“A mis 47 años me llegó la menopausia y con eso, la piel de mi cara comenzó a cambiar. Aunque desde siempre he sido muy ojerosa, empecé a percibir que la zona alrededor de los ojos se me estaba marcando mucho: lucía más oscura y profunda de lo habitual. Como resultado, me veía demacrada. Muy cansada.

En mi intento por buscar soluciones, probé de todo: cremas dermatológicas, secretos de naturaleza, datos caseros; pero nada me quitaba ese pigmento azulado de las ojeras. Hasta que un día, alguien me dio el contacto de una dentista que hacía tratamientos faciales y que tenía un procedimiento que prometía eliminar las ojeras, así que fui.

Cuando me vio la cara, lejos de preocuparse solo por las ojeras, se dedicó a observar cada pliegue de mi rostro. Hasta ese momento, para mí no era problemático tener arrugas y líneas de expresión porque entendía que, cerca de los 50 años, mi piel no podía estar como cuando tenía 20. Lo que me interesaba, en realidad, era solo mejorar el aspecto de las ojeras. Sin embargo, ella me entregó tanta información y me mareó con tanto detalle, que acepté todo lo que me estaba recomendando para ‘mejorar’. Así, no me alcancé a dar cuenta cuando ya me estaba aplicando no solo el producto especial para el tratamiento de las ojeras, sino también bótox y ácido hialurónico en distintas zonas de mi cara.

Fui dos o tres veces a hacerme estos procedimientos y ahí dije no más. Estaba arrepentida. Los primeros días mi cara estaba morada y pasaron muchos meses donde no la podía mover de manera normal. Eso lo noté un día que estaba haciendo ejercicio y al bajar la cabeza con fuerza, sentí que una parte de abajo del labio estaba más tiesa. Al final, me daba miedo sonreír o hacer una mueca porque tenía la boca chueca.

Yo entiendo que muchas personas se sienten bien después de este tipo de procedimientos, pero en mi caso, fue todo lo contrario porque, además, era algo que toda la vida juré que no iba a hacer. Hay tanta publicidad en torno a la belleza femenina y tantos comentarios relacionados a aspectos físicos ‘a mejorar’ que, muchas veces, uno acepta porque está vulnerable. Siendo vieja, hasta ahora, no entiendo por qué decidí intervenirme, especialmente porque tampoco tengo temas con mi edad. De hecho, hubo un tiempo donde me dejé las canas para ir en contra de esa presión social.

Después de haber pasado por esta experiencia, entiendo que, lamentablemente, estos procedimientos pueden volverse adictivos porque hay que repetirlos cada cierto tiempo para que el efecto se mantenga. Te partes pinchando una zona, pero después tienes que seguir con otra y otra. Y quizás no termines nunca. Al final, es un negocio.

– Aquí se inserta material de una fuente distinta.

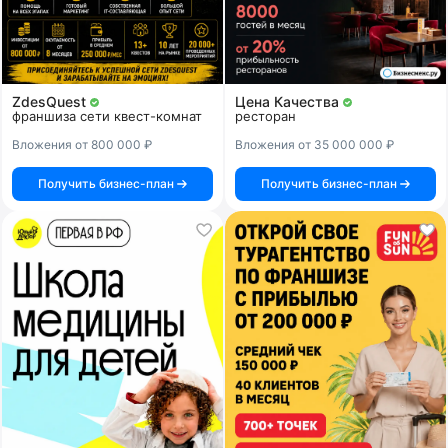
ZdesQuest
Цена Качества
франшиза сети квест-комнат
ресторан
Вложения от 800 000 ₽
Вложения от 35 000 000 ₽
Получить бизнес-план
Получить бизнес-план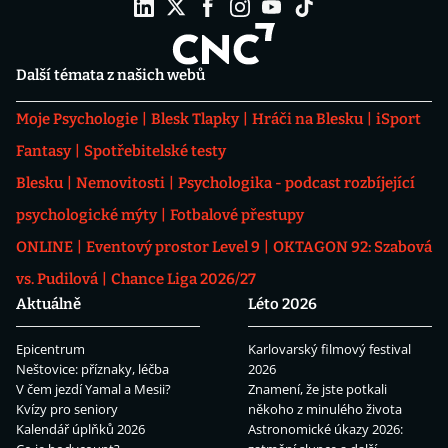
Další témata z našich webů
Moje Psychologie
Blesk Tlapky
Hráči na Blesku
iSport
Fantasy
Spotřebitelské testy
Blesku
Nemovitosti
Psychologika - podcast rozbíjející
psychologické mýty
Fotbalové přestupy
ONLINE
Eventový prostor Level 9
OKTAGON 92: Szabová
vs. Pudilová
Chance Liga 2026/27
Aktuálně
Léto 2026
Epicentrum
Karlovarský filmový festival
Neštovice: příznaky, léčba
2026
V čem jezdí Yamal a Mesii?
Znamení, že jste potkali
Kvízy pro seniory
někoho z minulého života
Kalendář úplňků 2026
Astronomické úkazy 2026: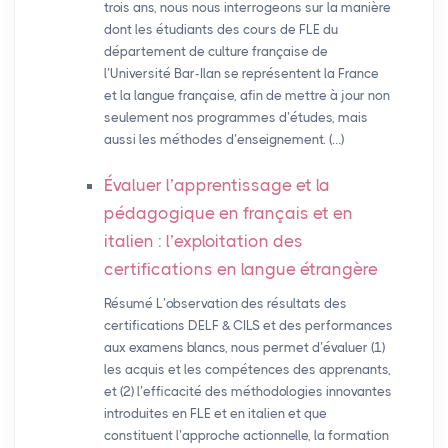
trois ans, nous nous interrogeons sur la manière
dont les étudiants des cours de FLE du
département de culture française de
l’Université Bar-Ilan se représentent la France
et la langue française, afin de mettre à jour non
seulement nos programmes d’études, mais
aussi les méthodes d’enseignement. (…)
Évaluer l’apprentissage et la
pédagogique en français et en
italien : l’exploitation des
certifications en langue étrangère
Résumé L’observation des résultats des
certifications DELF & CILS et des performances
aux examens blancs, nous permet d’évaluer (1)
les acquis et les compétences des apprenants,
et (2) l’efficacité des méthodologies innovantes
introduites en FLE et en italien et que
constituent l’approche actionnelle, la formation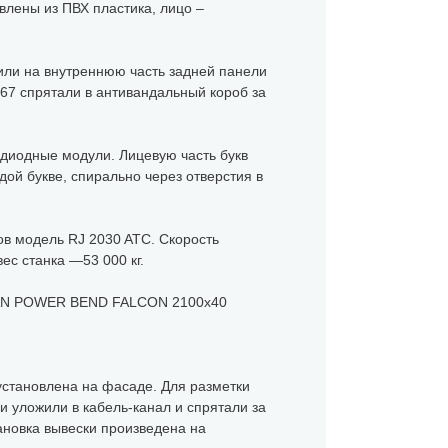
лены из ПВХ пластика, лицо –
пили на внутреннюю часть задней панели
P67 спрятали в антивандальный короб за
одиодные модули. Лицевую часть букв
ой букве, спирально через отверстия в
в модель RJ 2030 ATC. Скорость
ес станка —53 000 кг.
KSAN POWER BEND FALCON 2100x40
 установлена на фасаде. Для разметки
и уложили в кабель-канал и спрятали за
ановка вывески произведена на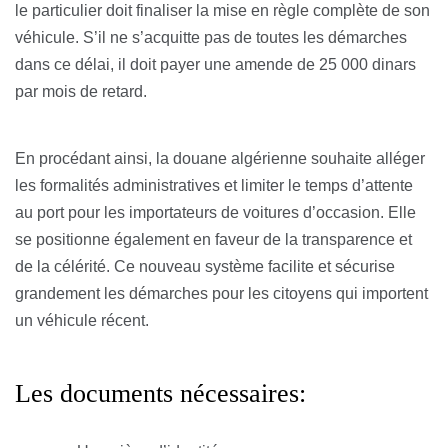
le particulier doit finaliser la mise en règle complète de son
véhicule. S’il ne s’acquitte pas de toutes les démarches
dans ce délai, il doit payer une amende de 25 000 dinars
par mois de retard.
En procédant ainsi, la douane algérienne souhaite alléger
les formalités administratives et limiter le temps d’attente
au port pour les importateurs de voitures d’occasion. Elle
se positionne également en faveur de la transparence et
de la célérité. Ce nouveau système facilite et sécurise
grandement les démarches pour les citoyens qui importent
un véhicule récent.
Les documents nécessaires:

Con el paso del tiempo, mis ojeras se pusieron peores. Ya no era solo que estuvieran marcadas, sino que se veían como dos zonas azuladas, una seguida de la otra. Así que fui donde un dermatólogo, le conté mi experiencia y me ofreció otro tratamiento, un poco menos invasivo. Pero al final, no me quise hacer nada. Y es que entendí que el asunto va más por la aceptación de quién uno es. Que es natural que con el tiempo aparezcan arrugas y ojeras, y quién sabe qué más. Creo que debemos aceptar esos cambios y convivir con ellos de manera armoniosa y saludable. No luchar contra ellos y no dañarnos para que ‘no se note’ el paso del tiempo. Eso es lo que uno debe ir aprendiendo: a respetarse y valorarse para no seguir las reglas que se nos imponen”.